What does it actually say?
So I put the articles aside and opened the Constitution for myself. I searched for the words homosexuality, sexual orientation, Pride, and same-sex marriage. They are not there. I searched again, thinking perhaps I had overlooked something. I had not. Those words simply do not appear anywhere in our Constitution.
That did not answer every question our nation faces, but it did lead me to another one. If those words are not found in the Constitution, then why do so many people speak as though they are? Why is there an expectation that every American, every school, every business, every sports team, and every public institution must recognize or celebrate something that is not written in the document itself? Whether someone agrees or disagrees with Pride is not the point I am making. My question is much simpler. If our highest law does not say it, where does that authority come from?
The issue before us is much larger than one baseball team or one social movement. It reaches to the very foundation of our Republic. The Constitution has authority because it is written. Every word was debated, agreed upon, and ratified by the people. If we begin replacing written words with personal opinions or changing their meaning to fit the desires of the day, then we are no longer governed by the Constitution.
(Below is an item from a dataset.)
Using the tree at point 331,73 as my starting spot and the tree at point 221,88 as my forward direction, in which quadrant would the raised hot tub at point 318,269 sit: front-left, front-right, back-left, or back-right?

We are governed by those who claim the authority to tell us what they believe it now means.
Our Founding Fathers understood that future generations would face issues they could never imagine. That is why they gave us a constitutional process to change the Constitution. If the American people believed something belonged in our highest law, they could amend it. They did not leave us free to change the meaning of the words whenever culture changed. They understood that the strength of a constitution is not found in how often it changes, but in how faithfully it is preserved.
God established the very same principle in His Word. Truth does not change because society changes. It does not bend to culture, public opinion, or the desires of the moment. God warns us not to add to His Word because the moment we begin changing what has been written, we no longer submit to His authority—we replace it with our own.
“Every word of God proves true. He is a shield to all who come to him for protection. Do not add to his words, or he may rebuke you and expose you as a liar.” — Proverbs 30:5–6 (New Living Translation)
The Constitution was not written to be redefined by every generation. It was written to be upheld, defended, and obeyed according to the words placed upon its pages. The same is true of God’s Word. Neither derives its authority from public opinion, changing culture, or the approval of man. Their authority rests in what has been written. The moment we claim the right to change the meaning of those words, we have placed ourselves above the very authority they were given to establish. That is how nations lose their foundation and how truth becomes whatever those in power declare it to be.
A nation does not lose its freedom by obeying the law that is written. It loses its freedom when it replaces the written law with the law it wishes had been written.